There are cats who live inside rooms, and cats who walk my streets. Wherever they live, they are MY CATS! They both tell my story in different languages and accents.
The room cats live in flats with closed windows, potted plants, warm beds, and a caring friend (the one who sponsors their life.) These cats know the schedule of their human friend who loses themselves in the bustling life of a metropolitan city. They listen to office/classroom meetings through laptop speakers, they listen to the sound of keyboards daily, sleep through productivity, own lots of toys, sleep between their human friend’s legs, and wake up only when the packets of treats make that special sound.

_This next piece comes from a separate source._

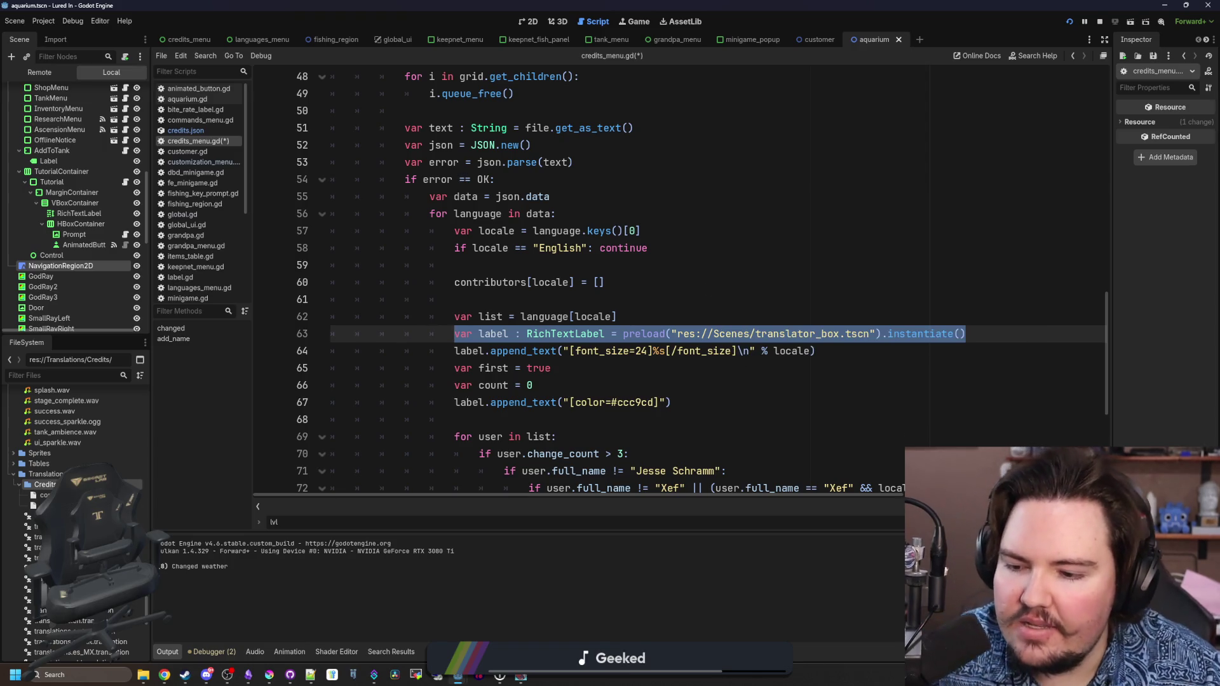
pyautogui.click(82, 675)
pyautogui.write('ca')
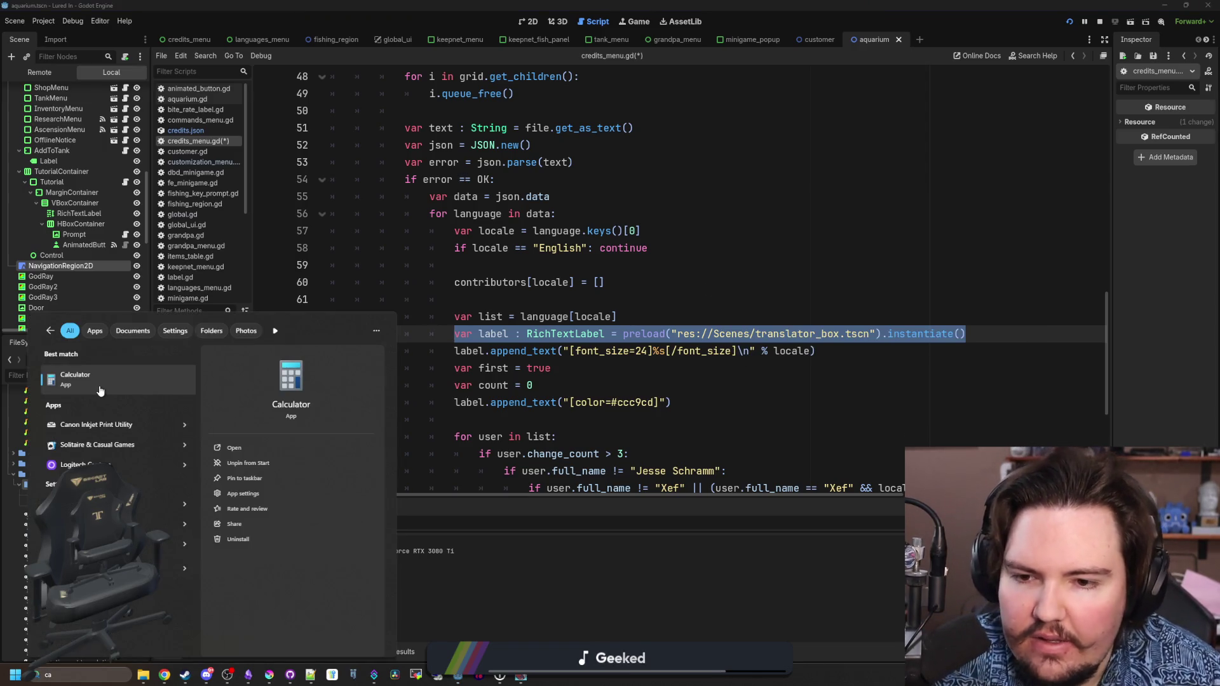
pyautogui.click(100, 390)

They sit at windows like quiet thinkers, looking out through the barred windows, or soak themselves under the ray of sunlight that comes through the windows. They know every corner of their room the same way some people know their entire childhoods. They are loved deeply and loudly.
At night, when the city lowers its volume and the fan in the room starts speaking, the room cat goes to the window. They press their noses to the iron bars. They look at the roads glowing after rain. They do not want to run away, they simply wish to feel the wind without filters.
Then there are my street cats. They are the rooftop walkers. They know the sound of fish markets, the warmth of bike seats after long rides (which they like to scratch and tear, regardless of the bike owner’s several attempts to keep the seats safe,) and the kindness of one particular tea stall owner. They sleep under autos, behind temples, under half-constructed buildings. They are never called by any names, all they hear from passersby is “pspspsps.”
They are free in a way that makes even the moon curious. But freedom here tastes sometimes like hunger, sometimes like rainwater, sometimes like being invisible. They are stroked only by accident (rarely) and chased more often than welcomed. Still, they walk the streets with grace and hope.
Every evening something magical happens that nobody writes about. The room cat sits behind a window on the third floor. The street cat walks below, tail like a question mark. For one second, their eyes meet.
Neither wants the other’s life entirely. They long for only a portion of it. And I, the city, watch this silent exchange and feel something I do not have a word for.
People like to say I am a city of technology, of growth, of development charts. But some evenings, I feel like a city of unspoken longings about the lives that are almost complete, but not fully.